Quirky Q&A: Contest caters to callers


by Vikki Ortiz
The Milwaukee Journal Sentinel, January 24, 2002.
Go to original article.

The hour is fast approaching when people from all parts of the country hurry to Appleton, settle into local basements and rec rooms and pound as much last-minute useless information as possible into their heads.

At 10 p.m. Friday, they have to be ready, because that's when the 37th annual Midwest Trivia Contest at Lawrence University begins. The contest is a wacky competition in which nuns and nannies show off obscure baseball knowledge, and college students and senior citizens vie for prizes such as a 50-pound block of salt.

"It certainly gets people back here," said Lola Dorsett, a 76-year-old grandmother who started baking oatmeal chocolate chip cookies Monday - just one of several types of brain food she offers the 17 team members who crash at her home for trivia weekend.

For 50 straight hours, an estimated 600 players tune in to Lawrence University's radio station, WLFM (91.1), for the contest. There's a new question every 10 minutes. Team members have 31/2 minutes to call in their answers to the WLFM studio, which awards teams five points for every correct answer.

When the contest ends at 1 a.m. Monday, weary but satisfied team members from on and off campus parade to the radio station office to attend an awards ceremony for the highest-scoring teams.

Lawrence University officials say the quirky competition brings back alumni from Seattle to San Francisco. Teams set up makeshift information headquarters filled with computers, file folders of facts and reference books.
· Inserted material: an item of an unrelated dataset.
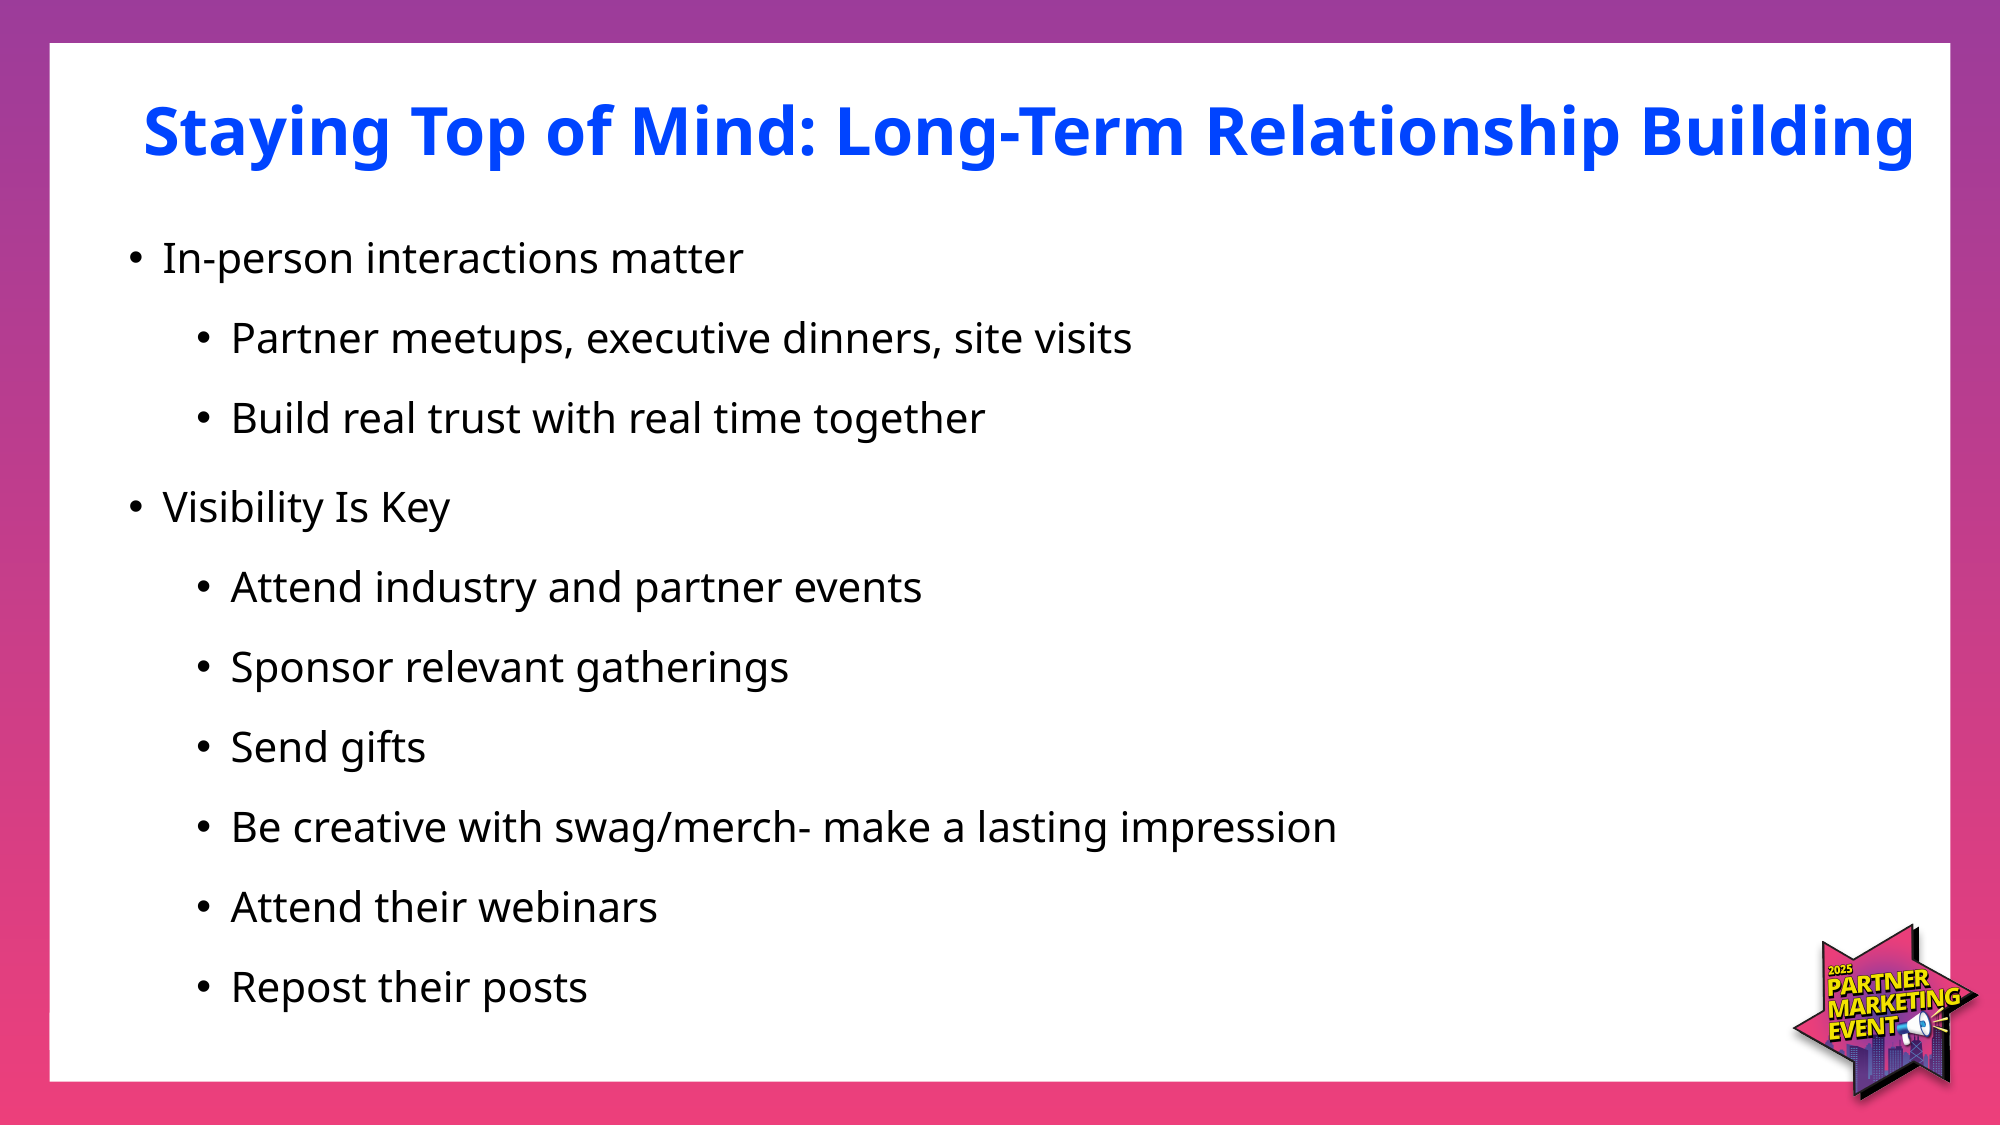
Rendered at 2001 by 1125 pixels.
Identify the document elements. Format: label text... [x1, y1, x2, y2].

text_box In-person interactions matter Partner meetups, executive dinners, site visits Build real trust with real time together Visibility Is Key Attend industry and partner events Sponsor relevant gatherings Send gifts Be creative with swag/merch- make a lasting impression Attend their webinars Repost their posts [128, 224, 1663, 1019]
title Staying Top of Mind: Long-Term Relationship Building [128, 61, 1996, 206]
picture [1790, 915, 1983, 1108]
Many competitors stay up all night so as not to miss one of the nearly 400 questions.

"It's zany, I guess," said Curtis Dye, a Lawrence University senior and Grandmaster Poobah of this year's contest.
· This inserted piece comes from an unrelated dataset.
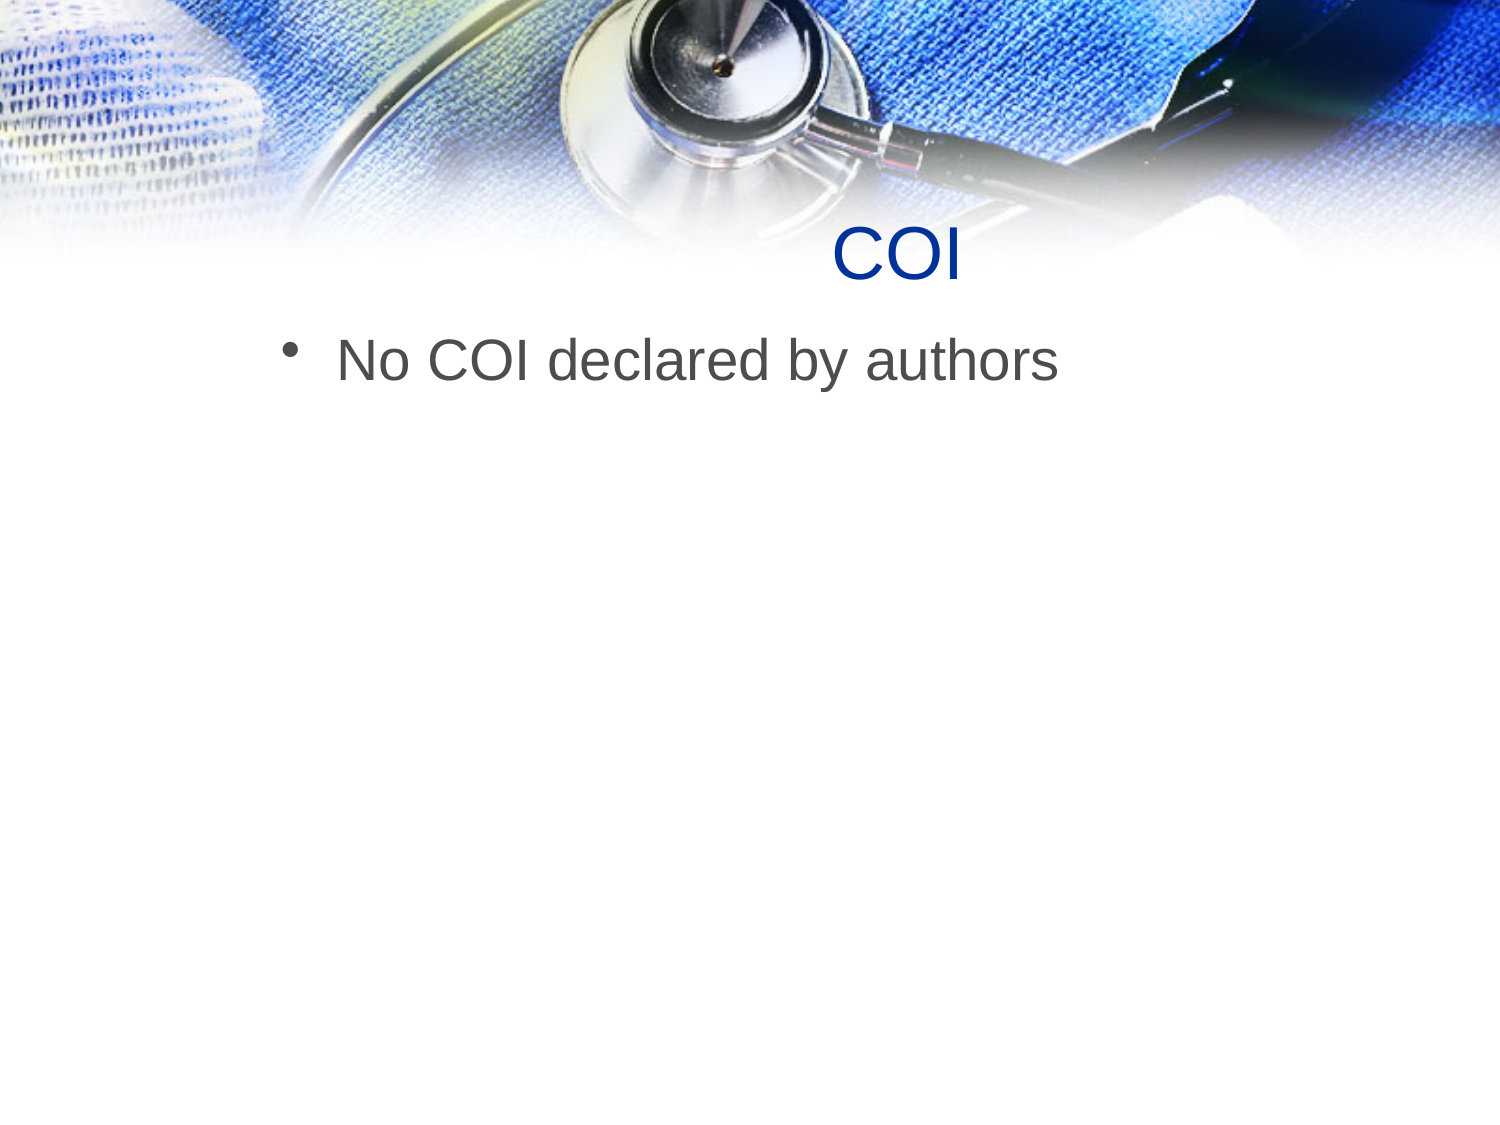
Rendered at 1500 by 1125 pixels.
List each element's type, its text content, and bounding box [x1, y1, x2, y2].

title COI [359, 207, 1436, 292]
list No COI declared by authors [265, 314, 1448, 1059]
picture [0, 0, 1500, 1125]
The contest began in 1966 when James B. DeRosset attempted to offer an alternative for students who didn't join Lawrence's traditional academic competitions. Since then, teams have picked off-the-wall or newsy names; after the 2000 election, "Electile Dysfunction" and "Re-Count Chocula" were among those competing.

Questions are collected year-round by 12 grandmasters working for the college radio station. With the advent of the Internet, finding suitable questions has become a bit more difficult, but organizers still manage to find plenty of obscure trivia to challenge participants.

Q: "If the longest home run ever hit at Wrigley Field had gone 3 more feet, whose television would have been destroyed?" A: Naomi Martinez, a woman who lives near Wrigley Field. Q: "Who was the first native-born Scot to be canonized by the Vatican?" A: St. John Ogilvie.

Because so many people are playing, the station must keep at least 10 phone lines staffed during the competition. If WLFM staff need help manning those lines, they simply call on trivia players, who leave their teams for a few hours and volunteer a shift.

The prizes are never the main motivation for the craziness, though. In the past, contest winners have been awarded mattresses, pink flamingos and 50-inch sausages. The real prize is continuing the tradition, Dye said.

Dorsett began competing 20 years ago when one of her daughters was in high school.

"It's sort of like when I try to watch 'Jeopardy!' and try and know the answers," Dorsett said. "It's sort of a rush."